• **Task details**: Go through the data below line by line and report how many lines contain "input", giving only that figure.

[Dataset items]
____________

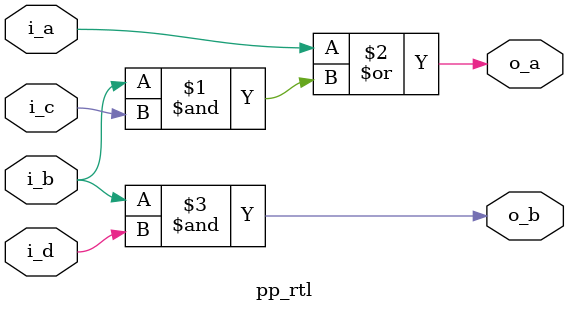
<source format=v>
module pp_rtl 
(
    input  wire i_a ,
    input  wire i_b ,
    input  wire i_c ,
    input  wire i_d ,
    output wire o_a ,
    output wire o_b 
); 
assign o_a = i_a | ( i_b & i_c ) ;
assign o_b = i_b & i_d ;
endmodule  

</source>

____________

• **Answer for this exercise**: 4